Ни спокойная летняя жизнь в Тоскане рядом с Флоренцией, ни ванны Монтекатини и Баньи-ди-Лукка (где Россини провел лето 1854 года с 28 июня) – ничто не помогло ему. Мордани рассказывает об одном «магнитном» сеансе, предпринятом для лечения Россини в начале октября 1854 года «графом Джиннази», который «намагничивал ночной колпак, дуя в него и поглаживая с наружной стороны. Бедный Россини!». Нервы его были постоянно расстроены, часто он проклинал себя, однажды он поднес нож к горлу и умолял друзей прекратить его страдания. «Воистину несчастная жизнь!» – восклицает Мордани, глядя на «мертвенно-бледное лицо, апатичные, глубоко ввалившиеся глаза, впалые щеки и поникшую голову» Россини.
Описание Эмилии Бранка Романи своей поездки во Флоренцию, которую она совершила в 1854 году вместе с мужем, сестрой Матильдой и мужем Матильды Джува, подтверждает сообщение Мордани. Россини, по ее словам, страдал от «невроза, который полностью изменил его характер и превратил почти в маньяка... Россини по-настоящему был болен, расстроен, нервозен, он ослабел и упал духом. Композитор считал, что мир забыл его, и он сам тоже хотел бы забыть мир, полностью отдалившись от него... Разговор касался только неудобств, от которых он страдал, и подробностей курса лечения, который его врач профессор [Маурицио] Буффалини предписал ему пройти, но он не имел желания подчиняться.
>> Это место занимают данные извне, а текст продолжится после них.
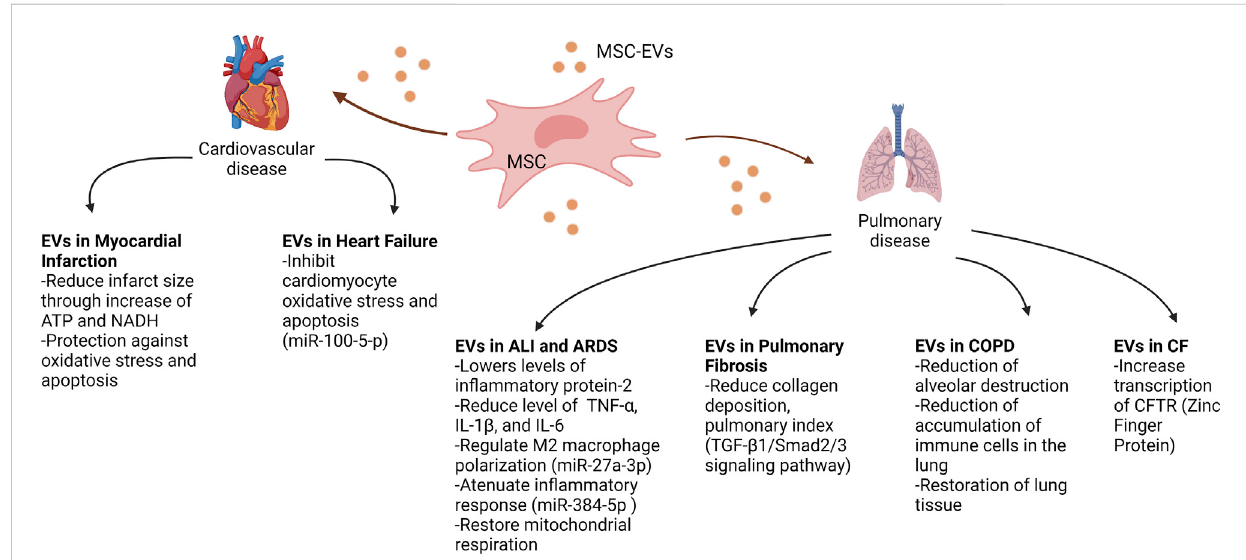
FIGURE 3 Therapeutic potential of mesenchymal stem cell-derived EVs on cardiopulmonary diseases. This fi gure demonstrates the various potential therapeuticeffectsofMSC-EVsonrecipientcells,improvingthephenotypicoutcomesofdiseasessuchasmyocardialinfarction,heartfailure,acutelung injury (ALI), acute respiratory distress syndrome (ARDS), pulmonary fi brosis, chronic obstructive pulmonary disease (COPD) and cystic fi brosis (CF). Abbreviations: MSC, mesenchymal stem cell; EVs, extracellular vesicles; ATP, adenosine triphosphate; NADH, nicotinamide adenine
Иногда маэстро принимался взволнованно ходить по комнате и, ударяя себя по голове, проклинал свою судьбу, восклицая: «Кто-нибудь другой в подобном состоянии убил бы себя, но я... я трус, и у меня нет мужества совершить это!» Ничто не могло успокоить этот изменившийся ум. Определенно, его пылкое воображение, его мощная фантазия приносили ему вред, перерождаясь в манию».
После того как Романи и семья Джува пообедали с супругами Россини, Олимпия, почувствовав, что наступил подходящий момент, открыла дверь, ведущую в салон, где стояло фортепьяно, и подготовила его к игре.
Наступила ночь.
Синьора Матильда Джува, очень умная и красивая женщина, обладавшая изысканно вкрадчивыми манерами, прекрасно знала, что делать: мало-помалу с помощью Романи она заставила папу-маэстро, как она его называла, войти в салон, сесть за фортепьяно и аккомпанировать ей, когда она исполняла романс из «Отелло», которому он когда-то научил ее с такой любовью.
Маэстро позволил вывести себя в салон, но при условии, что будет сохраняться полутьма. К маленькому обществу присоединились постоянные друзья: князь Понятовский, графы Дзаппа (Дзаппи) и Риччи, художник Винченцо Разори, знаменитый латинист Ферруччи, молодой иностранный джентльмен, пианист, оставшийся во Флоренции изучать контрапункт, и еще несколько близких друзей. Все перешли в салон, освещенный всего лишь лампой, стоящей на столе в столовой.
Россини сидел за фортепьяно, Матильда, готовая петь, стояла рядом с ним, а слева от него находился Романи. Проворные пальцы великого маэстро бежали по клавиатуре, исполняя арпеджио, выводя трели, причудливо вплетая свою фантазию в прелюдию знаменитого романса из «Отелло», увеличивая ее в четыре, в сто раз, играя фантазию в стиле Тальберга, великолепно, изумительно, ошеломляюще. Можно было подумать, будто он только и делал, что практиковался в игре на фортепьяно.
Восхищение слушателей, которым посчастливилось присутствовать на этом импровизированном концерте, не знало границ, но никто не осмелился проявить его, так как синьора Пелиссье, прижав палец к губам в знак молчания, прошла мимо них, она боялась побеспокоить маэстро. Когда прелюдия закончилась, она сказала синьоре Джува: «Теперь ваша очередь, дорогая Дездемона». Та, растроганная почти до слез, спела настолько выразительно, настолько страстно и точно, что едва она закончила, как Россини, чрезвычайно расчувствовавшийся, принялся неистово плакать и рыдать, как ребенок. Он был потрясен... Это смутило всех присутствующих... но затем Романи присоединился к своей жене, они стали говорить ободряющие слова маэстро, который продолжал сидеть за фортепьяно, снова и снова целуя руки талантливой певицы.